PT BBSI telah dua kali tidak melaksanakan instruksi Komisi ll DPRD Indragiri Hulu agar menghentikan sementara operasional mereka sebelum melakukan rapat dengar pendapat.

Itu sebabnya, masyarakat meminta agar PT BBSI membuat tapal batas antara masyarakat dengan PT BBSI, memberikan lahan kehidupan, dan mengganti rugi tanaman kelapa sawit yang dirusak perusahaan yang bergerak di sektor perkayuan tersebut.

Ketua Komisi II DPRD Indragiri Hulu, Arsadi mengutarakan, rapat dengar pendapat ini untuk mencari solusi agar konflik yang berkepanjangan ini segera kelar. 

Meski menteri terkait sebutnya, menyatakan kawasan tersebut hutan konsesi HTI, di mana dalam prosesnya pengadilan masyarakat kalah tapi hal ini bisa dicarikan solusi. 

 "Intinya perusahaan mau, kelompok tani mau, tapi yang namanya kawasan hutan sampai kapanpun tidak bisa ditanami sawit sesuai aturan," jelasnya.

Harapannya, pihak perusahaan bisa memutuskan stop kegiatan alat berat di areal konflik.

Menyikapi hal tersebut, Direksi PT BBSI, Asri menyampaikan pihaknya tidak bisa menjawab dalam kesempatan tersebut.

"Sepengetahuan saya ini tidak bisa diubah hingga berakhir RKU tahun 2027," ucapnya.

Mendengar hak itu, Ketua Komisi II DPRD Indragiri Hulu meminta agar areal berkonflik ini status quo.

"Menjelang permasalahan ini kelae, areal itu di status quo, kami mohon di stop kegiatan agar tidak ada korban," tegasnya.

Kadis KPH, Wang Yurizal memberikan solusi masalah ini hanya dengan menegakkan aturan.
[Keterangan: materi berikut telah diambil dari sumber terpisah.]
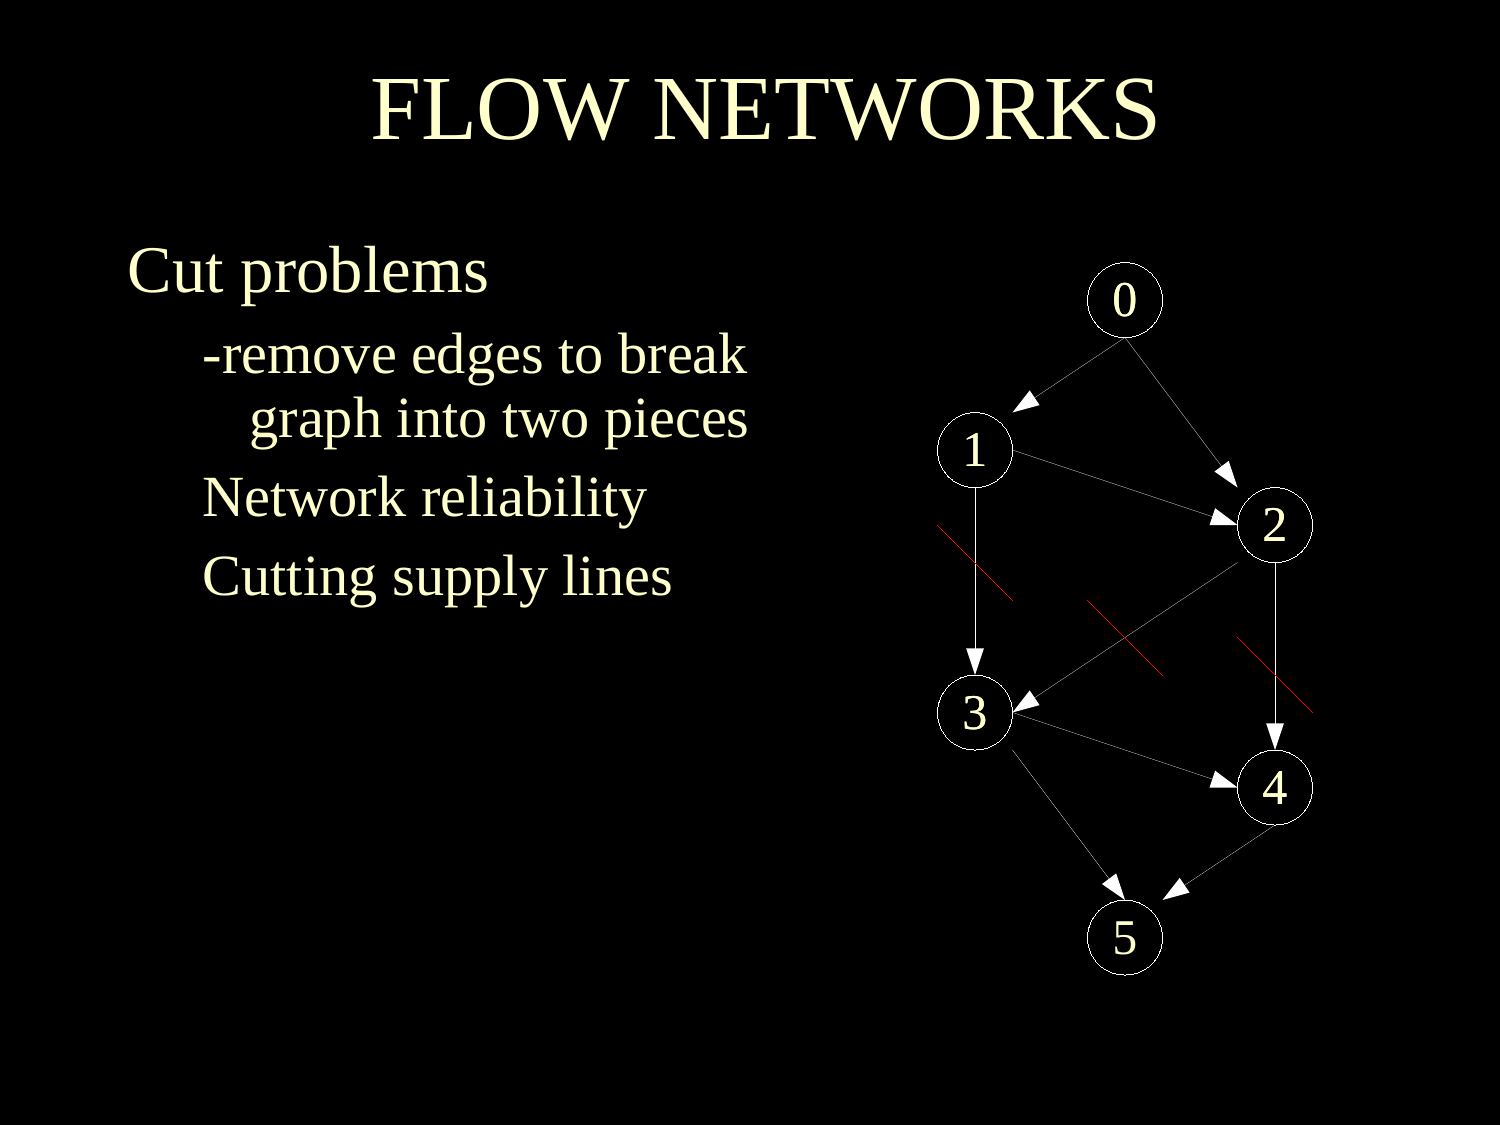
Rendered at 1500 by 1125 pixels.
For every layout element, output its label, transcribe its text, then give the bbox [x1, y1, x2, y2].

"Sebenarnya solusi ini gampang tapi harus mau menerima. Mau tidak mau suka tidak suka harus diterima dengan aturan. Kalau kita tidak menegakkan dengan aturan, itu repot. Dalam Undang Undang Cipta Kerja dikeluarkan ada aturan produk pemerintah mengurus surat dengan skema Perizinan KPH, yakni kemitraan kehutanan. Ada aturan kementerian tahun 2024 diubah menjadi kemitraan konsesi. Dalam pelaksanaannya ada jangka benang sampai masa replanting, Setelah itu mereka tidak boleh menanam lagi," bebernya.

Ketua DPRD Indragiri Hulu, Sabtu Pradansyah menegaskan, sebagai perwakilan rakyat, pihaknya bakal hadir memperjuangkan hak-hak bapak nantinya. Memang secara regulasi ber izin di Kabupaten Indragiri Hulu, tapi dalam perizinan ini masih banyak konflik. Pemerintah memberi izin untuk berusaha tapi bukan menjual tanah.

"Saya dengar dari tadi, bapak perwakilan perusahaan konsisten dengan haknya tapi dalam kewajiban bapak tertatih-tatih menjelaskan, bapak bilang di sana ada 70 persen kebun inti, 10 persen konservasi 20 persen tanah kehidupan, dan saat ditanya bapak hanya bisa jawab 110 hektar karet, sedang kuasan konsesi yang diberikan negara ke bapak sangat jauh dari kata relevan. Ini menjadi tanggung jawab kita dan semangat kita sebagai pemangku kebijakan perusahaan harus kita selesaikan segera. Negeri ini harus bermarwah dan kita sepakat Indonesia sudah merdeka tahun 1945," tandasnya.